Conclusion? Microsoft hate people. Microsoft couldn’t give a passing thought about people. Information is not something Microsoft do. Instead they sell, market, and sell glossy interfaces. But helping you get a job done – like connecting to an ordinary WiFi router, or diagnosing why a web service isn’t working – well Microsoft will do their darnedest to make your life miserable.

WHEN YOU HAVE A CHOICE, DO NOT BUY MICROSOFT. IT IS ALMOST ALWAYS THE WRONG CHOICE.

Microsoft Mouse in Windows 7 Became Slow and Laggy

Last month, April 2014, I started to experience severe problems with my USB Microsoft Mouse (cabled) on Windows 7. Frequently it would stop responding altogether and suspending the computer and waking it up seemed to get it working again for between 2 and 10 minutes – but then it would stop working again.

I suspected my cabled mouse was getting old and dysfunctional (highly unusual for an optical mouse, but one can be unlucky). So I removed the cabled mouse and plugged in a wireless USB Microsoft Mouse. This didn’t stop working. But it suffered a different problem.

From time to time the mouse would appear “slow”. It would update on the screen maybe twice a second, or even less frequently, once per second, or pause for several seconds before responding again.

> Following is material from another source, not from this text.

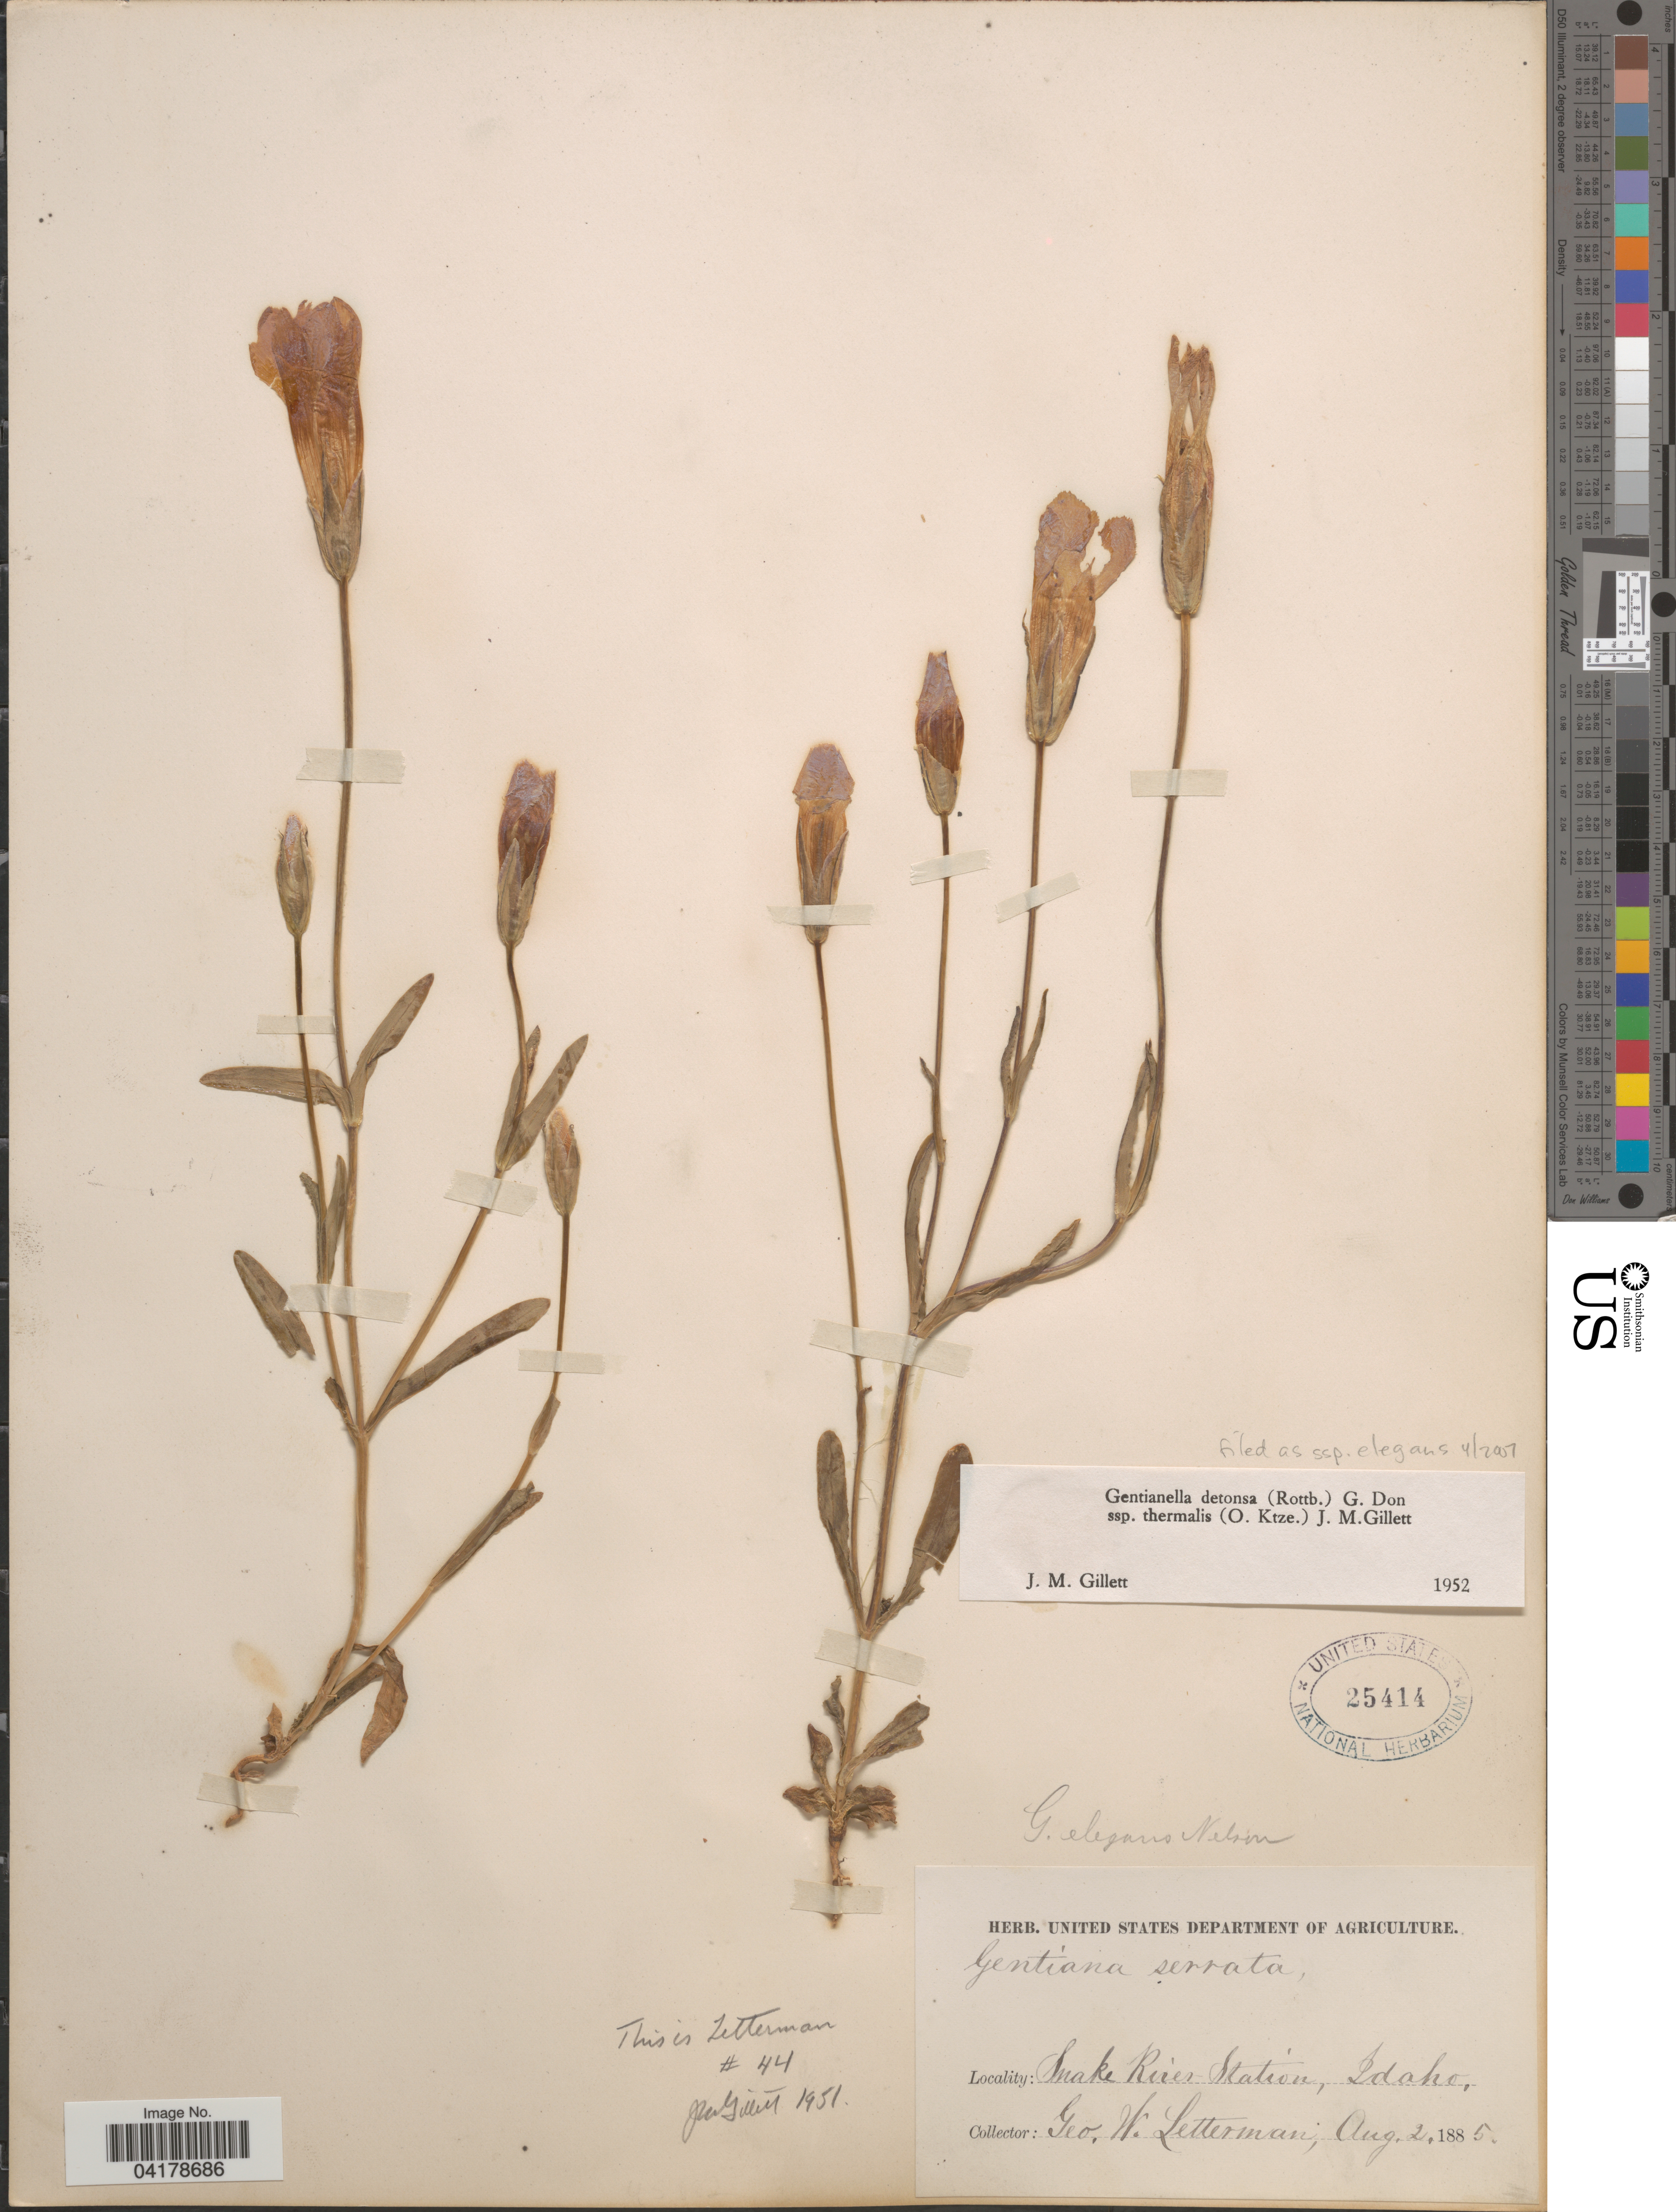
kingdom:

The solution in my case was to do the following. Open device manager (start menu, type “device manager”). Then expand the “Universal Serial Bus controllers” item, and right click on “Microsoft Mouse and Keyboard Detection Driver (USB), left-click on “Uninstall”. You do not need to tick the box that asks to delete the drivers.

Uninstall Microsoft Mouse and Keyboard Detection Driver (USB)

Uninstall Microsoft Mouse and Keyboard Detection Driver (USB)

The mouse stopped working at this point. So I connected my trusty cabled mouse and I clicked “cancel” as the Microsoft Mouse detection program started running looking for special drivers for my mouse.

Turns out I have to do this every time the mouse slows down. Go to device manager, uninstall the driver, then unplug and re-plug my mouse.